Celui-ci, voyant qu'il était incapable d'arrêter l'avance
des Shi par les sons de tambours, traversa le Lac Kivu et s'en alla
organiser chez lui, au Rwanda, une année de deuil en mémoire de ses
soldats tués au Bushi (32).
Une remarque est à tirer des récits ayant trait à cette expédition de 1879:
1.-
Du côté shi, les traditions retiennent de belles descriptions de cette
guerre et décrivent aisément la victoire shi qui
est aussi attestée par les récits rwandais. Cependant, P. MASSON,
qui a essayé de commenter les récits shi, y ajoute des contradictions
qui méritent d'être corrigées.
Le Mwami Rwabugiri du Rwanda n'a jamais combattu le Mwami NABUSHI Makombe qui est mort vers l'année 1859.
2.- Les noms shi présentés dans les récits rwandais prêtent à confusion.
Nous sommes arrivés à trouver les correspondances pour certains noms retenus seulement dans les récits shi. Des travaux
ultérieurs pourront permettre peut-être d'apporter une lumière à ce problème.
Le nom de RUTEBUKA, fils du NABUSHI Byaterana, par exemple, se retrouve dans les récits de deux peuples et désigne le même
personnage, c'est-à-dire un Prince shi et le meilleur guerrier du Bushi qui avait été tué par le Roi RWABUGIRI du Rwanda.
2 La deuxième expédition vers le Bushi (C. 1881-1885)

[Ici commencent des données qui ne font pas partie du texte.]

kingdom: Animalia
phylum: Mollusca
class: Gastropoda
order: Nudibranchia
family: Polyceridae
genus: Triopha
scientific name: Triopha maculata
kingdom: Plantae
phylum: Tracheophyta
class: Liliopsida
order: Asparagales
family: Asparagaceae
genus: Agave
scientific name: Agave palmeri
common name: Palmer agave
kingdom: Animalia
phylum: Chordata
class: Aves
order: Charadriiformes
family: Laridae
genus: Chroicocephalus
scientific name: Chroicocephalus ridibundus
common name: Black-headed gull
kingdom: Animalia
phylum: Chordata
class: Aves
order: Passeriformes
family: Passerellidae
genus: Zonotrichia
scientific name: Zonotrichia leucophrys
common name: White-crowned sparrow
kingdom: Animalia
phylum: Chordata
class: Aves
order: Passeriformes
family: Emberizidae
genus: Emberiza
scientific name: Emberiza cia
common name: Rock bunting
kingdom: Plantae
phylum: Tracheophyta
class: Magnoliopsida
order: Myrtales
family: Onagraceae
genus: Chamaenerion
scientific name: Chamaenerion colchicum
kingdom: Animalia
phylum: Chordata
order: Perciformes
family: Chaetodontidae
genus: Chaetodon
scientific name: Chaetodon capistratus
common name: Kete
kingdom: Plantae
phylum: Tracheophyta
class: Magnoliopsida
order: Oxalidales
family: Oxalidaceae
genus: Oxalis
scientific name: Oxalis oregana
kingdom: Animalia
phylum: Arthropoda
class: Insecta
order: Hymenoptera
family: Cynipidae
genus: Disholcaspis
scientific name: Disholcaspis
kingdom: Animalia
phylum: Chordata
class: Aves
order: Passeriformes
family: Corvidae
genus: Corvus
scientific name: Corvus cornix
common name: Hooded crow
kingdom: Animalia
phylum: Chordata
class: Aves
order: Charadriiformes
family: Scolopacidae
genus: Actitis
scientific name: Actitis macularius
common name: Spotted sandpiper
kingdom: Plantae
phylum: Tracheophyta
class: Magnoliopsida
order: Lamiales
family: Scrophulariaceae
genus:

L'EXPEDITION DU MU-KANYWIRIRI (KANYWIRIRI)
Cette
expédition avait été préparée une année durant par RWABUGIRI dans le
but de venger ses soldats tués par les Bashi
lors de son expédition de Ku-Buntubuzindu. La préparation semblait
être trop sérieuse du côté rwandais où plusieurs armées étaient
mobilisées pour attaquer le Bushi en passant par l'historique
marais de Kanywiriri où les Shi étaient concentrés et attendaient de
pied ferme les Banyarwanda. Le Mwami NABUSHI Byaterana avait, de son
côté, estimé qu'il fallait mobiliser plusieurs hommes qui
furent groupés en cinq armées dirigées par MUZUKA, NFIZI, CIRABA,
KAKIRA et CIRHUZA (33).
CIRABA, fils de NABUSHI Byaterana, était le commandant en chef des armées shi, alors que ZIMURINDA (Mibambwe Mutabazi),
fils de SEMULINA, était le commandant de l'expédition de MU-KANYWIRIRI.
Les
Banyarwanda avaient attaqué en deux groupes. Le premier (sud), composé
de INVEJURU, NYAKARE, NYARUGURU, INDARA,
ABASHUMBA, INTARA, URUYANGA, était dirigé par NYILIMIGABO et les
ITANGAZWA par NYAMUSHANJA, fut exterminé par les Bashi sur une colline
près de Kanywiriri. Le second groupe, qui voulait
attaquer par le nord du marais, ne connut pas de succès malgré la
mort du Commandant shi CIRABA qui avait été percé par une flèche tirée
par NYAMUKEBA, un guerrier de Rwabugiri, originaire du
Burundi. Dans ce second groupe, on note la présence de NKUNDIYE,
Mwami d'Idjwi, qui dirige les Inziraboba (34).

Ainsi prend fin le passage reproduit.